For me, this year as a Sloan Fellow was about surprises. Ok, I expected to learn finance and strategy—that’s why I joined the program. And I did learn finance and strategy, but the major revelations for me were around leadership. The more I learned about leadership, the more I wanted to learn. I took every leadership course I could. I took full advantage of the individual and team coaching. Every course, every experience was like a building block that brought me closer and closer to understanding my leadership style and how I could improve while still being true to myself.
Before this program, I thought that leadership was about being strong and decisive and keeping others in step. I have changed my perspective over the last year and come into my own as a leader. When I return to Kirin, I know I will be more action-oriented, more collaborative, more inclusive—and more confident. I will show more vulnerability. My attitude will be, “Let’s get this done together.” This transformation is totally a result of having this year to reflect on who I am as a leader—and who I want to be.

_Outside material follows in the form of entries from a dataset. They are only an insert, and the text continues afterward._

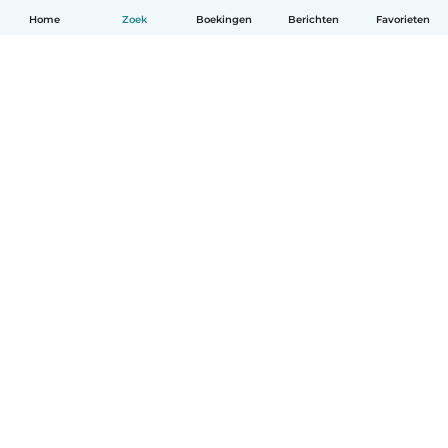
Home
Zoek
Boekingen
Berichten
Favorieten
Nederlands
Hoe het werkt
Help
Voorwaarden & Privacy
Tarieven
Bedrijfsgegevens
Babysits for Work
Community standaarden
© Babysits B.V.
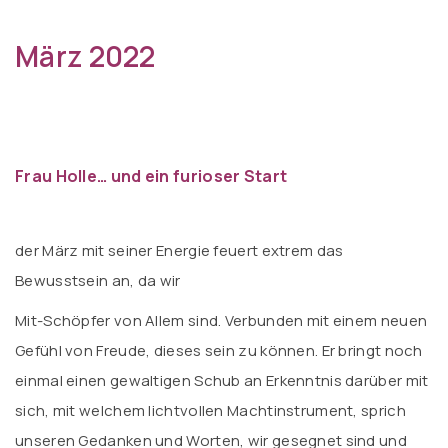
März 2022
Frau Holle… und ein furioser Start
der März mit seiner Energie feuert extrem das
Bewusstsein an, da wir
Mit-Schöpfer von Allem sind. Verbunden mit einem neuen
Gefühl von Freude, dieses sein zu können. Er bringt noch
einmal einen gewaltigen Schub an Erkenntnis darüber mit
sich, mit welchem lichtvollen Machtinstrument, sprich
unseren Gedanken und Worten, wir gesegnet sind und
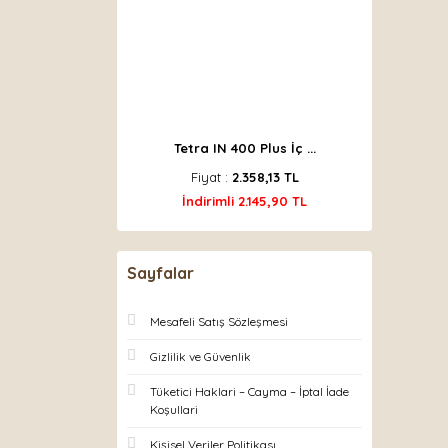
Tetra IN 400 Plus İç ...
Fiyat :
2.358,13 TL
İndirimli 2.145,90 TL
Sayfalar
Mesafeli Satış Sözleşmesi
Gizlilik ve Güvenlik
Tüketici Haklari – Cayma – İptal İade
Koşullari
Kişisel Veriler Politikası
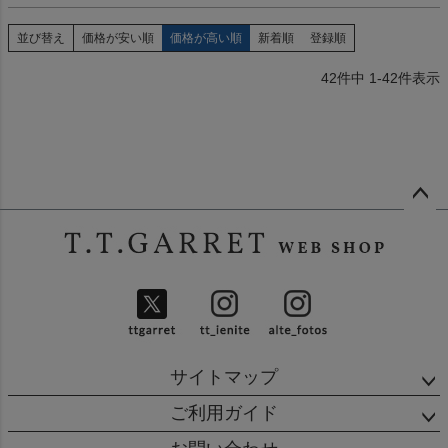
並び替え
価格が安い順
価格が高い順
新着順
登録順
42
件中
1
-
42
件表示
ペー
ジト
ップ
へ
サイトマップ
ご利用ガイド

And that brings me to the whole idea of taking a year away. I feel like I have really accelerated my professional growth in a short time. Why prolong—and dilute—that journey when you can do it in one super-focused year? And because of the powerful, immersive, collaborative experience, you bond with your classmates for life. What a network!

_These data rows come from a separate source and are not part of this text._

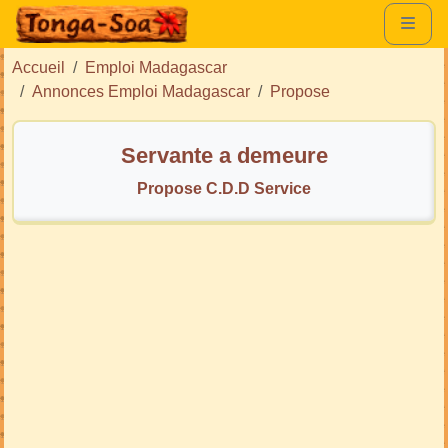
Accueil
Emploi Madagascar
Annonces Emploi Madagascar
Propose
Servante a demeure
Propose C.D.D Service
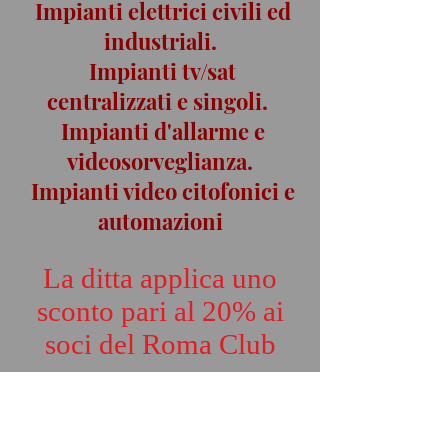
Impianti elettrici civili ed
industriali.
Impianti tv/sat
centralizzati e singoli.
Impianti d'allarme e
videosorveglianza.
Impianti video citofonici e
automazioni
La ditta applica uno
sconto pari al 20% ai
soci del Roma Club
Via della Dataria 96, 00187 Roma
351 535 2740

Not a year off—a year very much ON
In terms of my personal life, you would think that with two small children—4 and 6 years old—a part-time MBA program would be more convenient, but the intensive one-year format worked better for me. My life won’t be disrupted for a couple of years. My children, my husband, and I are having one really action-packed year, then everything returns to normal.

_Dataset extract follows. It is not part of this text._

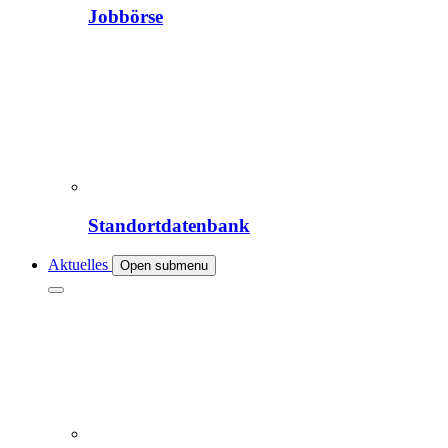
Jobbörse
Standortdatenbank
Aktuelles
Open submenu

In fact, looking back now, I believe that I could only learn what I’ve learned by taking this year to focus. And I could only learn what I’ve learned at MIT Sloan. It’s all about ROI. The return on investment in this program happens in real time. I’ve learned so much that I can immediately apply to the business world. And I learned something new every day from my classmates—another unexpected bonus of this program. My classmates included experts in engineering, supply chains, high tech, finance. Where else could you spend so much time working intensely with experts from different industries, countries, and cultures, each bringing invaluable experiences to our classes and projects? I now know how business cultures function in so many different parts of the world.
Comfortable with finance?!
Another revelation was sustainability. During the course of the program, my awareness changed. I realize now that I can be the starting point for change, that I can be a front runner in advancing sustainability at my organization. I have become so passionate about this issue that I’m pursuing the Sustainability Certificate at MIT Sloan. I can’t wait to bring what I’ve learned to my work going forward.
And it’s funny. Finance was not my thing, but being surrounded by so many Fellows with finance backgrounds, my own level of expertise was elevated without my realizing it. I actually now feel comfortable talking finance—that I did not see coming! Another eye-opener was entrepreneurship. I thought that in a multinational company, entrepreneurship classes wouldn’t be relevant. I learned, though, that having an entrepreneurial mindset is important in any organization.
Because of revelation after revelation, this program has opened my eyes to how energizing education is, how vital to professional—and personal—growth. Five or ten years from now, I will want to come back to MIT for a refresher, both in knowledge and outlook. That mindset of being open and eager for learning will be a key element of my world view for the rest of my life. Don’t know something? Embrace it!